Künstlerin Marina Abramović ist mit einer Retrospektive im Zürcher Kunsthaus zu Gast. Wer sie sehen will, muss sich zwischen zwei nackten Menschen hindurchzwängen, die in einem Türrahmen stehen.
Das war schon 1977 so, als «Imponderabilia» in Bologna (I) uraufgeführt wurde. 47 Jahre später gibt es allerdings einen Unterschied: Neben den hüllenlosen Schauspielern existiert ein Noteingang für Zartbesaitete – eine sichere Passage ganz ohne Körperkontakt.
Ein Kompromiss, sagt Abramović. Man könnte auch sagen: eine Konzession an den Zeitgeist.

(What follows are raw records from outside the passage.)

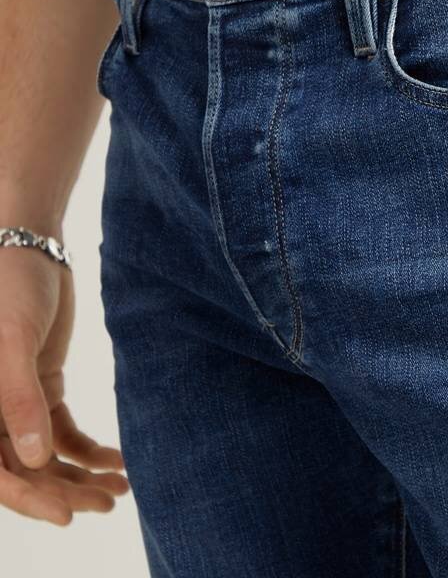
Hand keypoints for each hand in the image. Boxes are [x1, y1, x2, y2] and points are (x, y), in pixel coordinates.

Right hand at [0, 247, 128, 524]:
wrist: (30, 247)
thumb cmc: (9, 287)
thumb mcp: (11, 341)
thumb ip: (18, 399)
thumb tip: (35, 462)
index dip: (28, 499)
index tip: (68, 515)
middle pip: (25, 470)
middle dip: (64, 491)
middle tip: (109, 502)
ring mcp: (15, 403)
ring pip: (45, 456)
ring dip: (80, 476)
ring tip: (120, 488)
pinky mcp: (41, 387)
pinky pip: (62, 430)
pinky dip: (88, 448)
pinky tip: (116, 458)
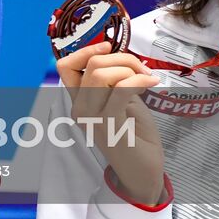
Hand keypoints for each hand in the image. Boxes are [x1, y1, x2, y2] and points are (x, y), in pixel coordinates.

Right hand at [56, 41, 166, 203]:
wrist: (143, 172)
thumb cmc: (136, 137)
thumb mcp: (122, 102)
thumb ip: (115, 82)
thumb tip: (120, 57)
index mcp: (80, 101)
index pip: (66, 67)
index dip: (85, 51)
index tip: (108, 46)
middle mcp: (80, 108)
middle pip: (91, 65)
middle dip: (122, 58)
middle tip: (142, 69)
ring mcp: (92, 117)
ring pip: (102, 74)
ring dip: (130, 68)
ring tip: (146, 78)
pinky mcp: (109, 124)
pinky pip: (121, 89)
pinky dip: (139, 80)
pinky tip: (152, 83)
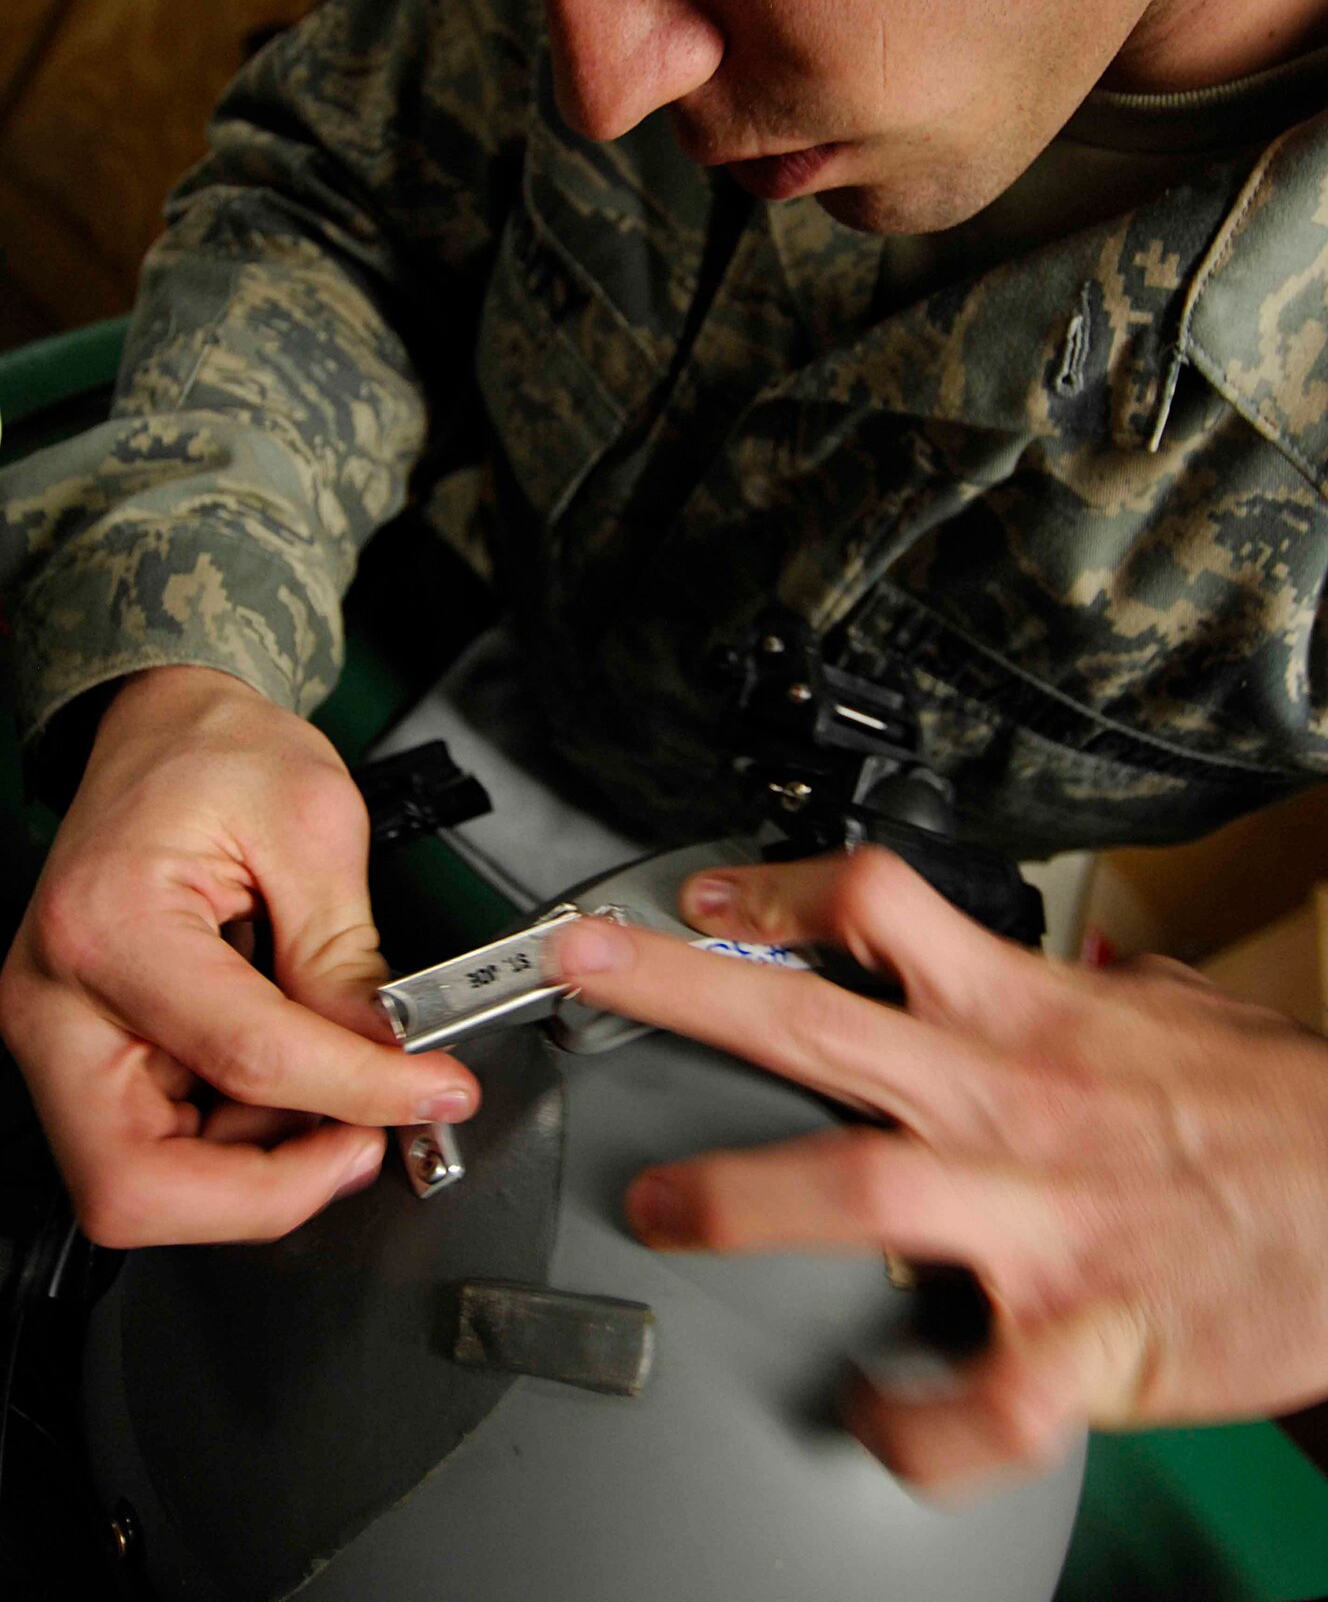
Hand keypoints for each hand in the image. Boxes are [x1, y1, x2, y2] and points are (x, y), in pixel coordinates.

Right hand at [0, 666, 477, 1246]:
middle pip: (136, 1183)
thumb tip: (388, 1057)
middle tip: (363, 1145)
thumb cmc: (216, 753)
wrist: (163, 729)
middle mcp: (58, 1000)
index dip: (355, 1094)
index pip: (244, 1058)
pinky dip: (240, 1142)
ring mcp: (64, 1037)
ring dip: (259, 1168)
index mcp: (111, 925)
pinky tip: (296, 1083)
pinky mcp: (89, 1054)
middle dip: (266, 1191)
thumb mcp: (313, 826)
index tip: (431, 1093)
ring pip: (144, 1184)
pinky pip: (159, 1147)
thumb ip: (348, 957)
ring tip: (339, 1093)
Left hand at [552, 848, 1327, 1494]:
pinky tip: (867, 1417)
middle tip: (584, 968)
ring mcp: (1041, 1217)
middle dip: (682, 988)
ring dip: (741, 1198)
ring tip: (659, 1203)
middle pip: (818, 1021)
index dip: (774, 891)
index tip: (702, 900)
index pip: (876, 910)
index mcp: (1030, 1014)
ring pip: (860, 1192)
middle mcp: (1013, 1100)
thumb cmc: (1282, 1116)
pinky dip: (910, 1421)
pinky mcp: (1087, 1337)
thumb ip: (1106, 983)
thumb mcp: (1184, 1011)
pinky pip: (977, 1401)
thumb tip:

Das ist an sich nichts Neues. Im 19. Jahrhundert entschärfte Édouard Manet sein Gemälde «Olympia», um das prüde Pariser Bürgertum zu besänftigen. Und James Cameron schnitt 1998 den Sex aus der Liebesszene seines Blockbusters «Titanic», um eine strengere Altersfreigabe und damit einen Flop an den Kinokassen zu verhindern.
Kunst soll aber begeistern und darf wehtun. Marina Abramovićs Werk provoziert, zwingt zum Nachdenken, fordert heraus. Indem die Kunsthaus-Verantwortlichen ihren Besucherinnen und Besuchern nun eine Light-Version von «Imponderabilia» anbieten, machen sie das auf Kosten der Relevanz. Dabei geht es nur vordergründig um Inklusion. In Wahrheit wird hier die Kernbotschaft eines Werks dem Kommerz geopfert. Kunst verkommt so zur Dekoration.